Next, print the Incomes. Convert them to strings through dtoc and then print them using printf:

mov ax,data
mov ds,ax
mov ax,text
mov es,ax

mov di,0
mov cx,21
mov si,0
s5:
    mov ax,ds:[di+54h] ; ax -> The lower 16 bits
    mov dx,ds:[di+56h] ; dx -> The higher 16 bits
    call dtoc
    add di,4
loop s5
mov byte ptr es:[si],0
mov si,0a0h
add si,40  ; Position(20,1)
call printf

Employees are converted to strings using wtoc so that they can be printed using printf:

mov di,0
mov cx,21
mov si,0
s6:
    mov ax,ds:[di+0a8h]
    call wtoc
    add di,2
loop s6
mov byte ptr es:[si],0
mov si,0a0h
add si,80 ; Position(40,1)
call printf

The step sizes +54h、+56h、+0a8h have been discussed in Exp. 7, no more detailed description.

PCI can be calculated using div, and then converted to strings usingwtoc. Finally, print the results using printf:
(Since the PCI in Exp. 7 are of type dword, we can safely use div without concern for overflow.)

mov di,0
mov cx,21
mov bx,0
mov si,0
s8:
    mov ax,ds:[bx+54h]
    mov dx,ds:[bx+56h]
    div word ptr ds:[di+0a8h]
    call wtoc
    add di,2
    add bx,4
loop s8
mov byte ptr es:[si],0
mov si,0a0h
add si,120 ; Position(60,1)
call printf

Finally, terminate:

mov ax,4c00h
int 21h

The full program is as shown below:

; p1.asm
assume cs:code,ds:data,ss:stack

data segment
    db '1975','1976','1977','1978','1979','1980','1981','1982','1983'
    db '1984','1985','1986','1987','1988','1989','1990','1991','1992'
    db '1993','1994','1995'
    ;The above is 21 strings representing 21 years

    dd 16,22,382,1356,2390,8000,16000,24486,50065,97479,140417,197514
    dd 345980,590827,803530,1183000,1843000,2759000,3753000,4649000,5937000
    ;The above is 21 dwords representing the incomes of 21 years

    dw 3,7,9,13,28,38,130,220,476,778,1001,1442,2258,2793,4037,5635,8226
    dw 11542,14430,15257,17800
    ;The above is 21 words representing the numbers of employees
data ends

text segment
    db 160 dup (0)

RECORDS PROVIDED:
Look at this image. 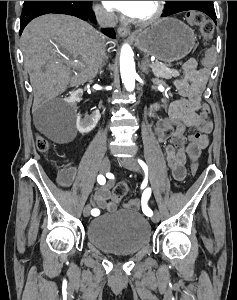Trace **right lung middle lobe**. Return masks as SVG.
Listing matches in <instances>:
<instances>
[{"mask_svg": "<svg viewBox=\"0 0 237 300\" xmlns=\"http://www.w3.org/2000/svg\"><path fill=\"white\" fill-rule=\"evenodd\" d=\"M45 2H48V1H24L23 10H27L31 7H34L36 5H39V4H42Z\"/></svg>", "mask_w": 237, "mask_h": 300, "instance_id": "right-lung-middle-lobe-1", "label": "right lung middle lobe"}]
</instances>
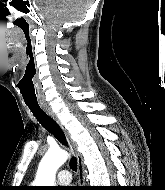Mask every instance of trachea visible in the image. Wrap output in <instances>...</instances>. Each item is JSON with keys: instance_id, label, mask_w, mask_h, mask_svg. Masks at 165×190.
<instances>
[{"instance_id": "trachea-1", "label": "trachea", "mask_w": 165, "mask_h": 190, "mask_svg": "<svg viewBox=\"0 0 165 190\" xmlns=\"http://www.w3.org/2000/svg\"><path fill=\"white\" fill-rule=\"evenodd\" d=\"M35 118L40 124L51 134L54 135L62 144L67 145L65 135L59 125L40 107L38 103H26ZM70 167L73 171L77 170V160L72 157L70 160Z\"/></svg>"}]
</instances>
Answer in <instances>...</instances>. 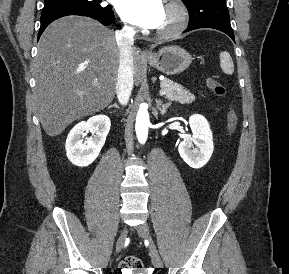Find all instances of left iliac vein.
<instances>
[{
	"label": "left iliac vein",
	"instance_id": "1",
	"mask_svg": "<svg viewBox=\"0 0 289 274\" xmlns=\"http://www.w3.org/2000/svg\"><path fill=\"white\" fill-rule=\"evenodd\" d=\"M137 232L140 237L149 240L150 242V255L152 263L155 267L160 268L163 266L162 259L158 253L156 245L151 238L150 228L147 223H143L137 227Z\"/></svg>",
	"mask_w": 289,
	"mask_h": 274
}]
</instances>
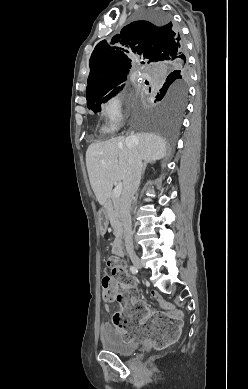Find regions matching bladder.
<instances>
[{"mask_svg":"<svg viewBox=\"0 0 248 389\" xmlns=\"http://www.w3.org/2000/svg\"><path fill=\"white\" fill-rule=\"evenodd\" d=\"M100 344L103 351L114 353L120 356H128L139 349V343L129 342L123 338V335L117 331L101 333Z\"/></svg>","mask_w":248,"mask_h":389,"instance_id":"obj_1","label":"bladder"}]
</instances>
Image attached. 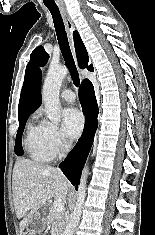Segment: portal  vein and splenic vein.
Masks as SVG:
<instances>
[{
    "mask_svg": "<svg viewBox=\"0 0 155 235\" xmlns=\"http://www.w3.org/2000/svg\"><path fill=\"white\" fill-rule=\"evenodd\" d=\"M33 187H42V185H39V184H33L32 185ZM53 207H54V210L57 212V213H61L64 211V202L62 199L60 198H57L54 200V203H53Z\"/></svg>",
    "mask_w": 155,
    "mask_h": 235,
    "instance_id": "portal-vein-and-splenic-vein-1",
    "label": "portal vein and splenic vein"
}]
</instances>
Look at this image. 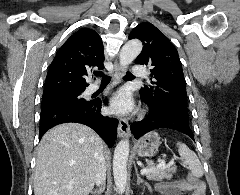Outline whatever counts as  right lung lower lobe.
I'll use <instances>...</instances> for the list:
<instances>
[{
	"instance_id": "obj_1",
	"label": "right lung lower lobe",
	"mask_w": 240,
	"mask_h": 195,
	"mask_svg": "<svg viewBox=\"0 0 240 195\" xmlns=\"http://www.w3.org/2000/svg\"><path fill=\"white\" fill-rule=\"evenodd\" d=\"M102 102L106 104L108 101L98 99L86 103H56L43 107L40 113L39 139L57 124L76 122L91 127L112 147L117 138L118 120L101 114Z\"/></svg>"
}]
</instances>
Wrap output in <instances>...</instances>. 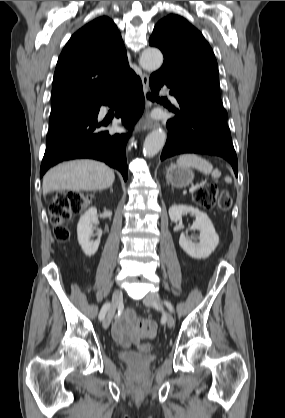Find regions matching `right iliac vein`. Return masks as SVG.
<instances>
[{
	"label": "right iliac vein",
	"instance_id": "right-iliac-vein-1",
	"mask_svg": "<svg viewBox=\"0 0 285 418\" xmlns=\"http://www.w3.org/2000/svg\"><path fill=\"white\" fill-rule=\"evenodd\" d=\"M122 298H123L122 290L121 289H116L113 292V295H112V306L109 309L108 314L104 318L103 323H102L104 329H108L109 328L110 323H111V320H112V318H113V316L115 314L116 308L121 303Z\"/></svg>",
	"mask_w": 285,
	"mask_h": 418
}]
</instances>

TO DO: Copy out the stretch of the assembly excerpt from "Employees are converted" through "si,80 ; Position(40,1)", word for word.

WRITTEN REPLY:
Employees are converted to strings using wtoc so that they can be printed using printf:

mov di,0
mov cx,21
mov si,0
s6:
    mov ax,ds:[di+0a8h]
    call wtoc
    add di,2
loop s6
mov byte ptr es:[si],0
mov si,0a0h
add si,80 ; Position(40,1)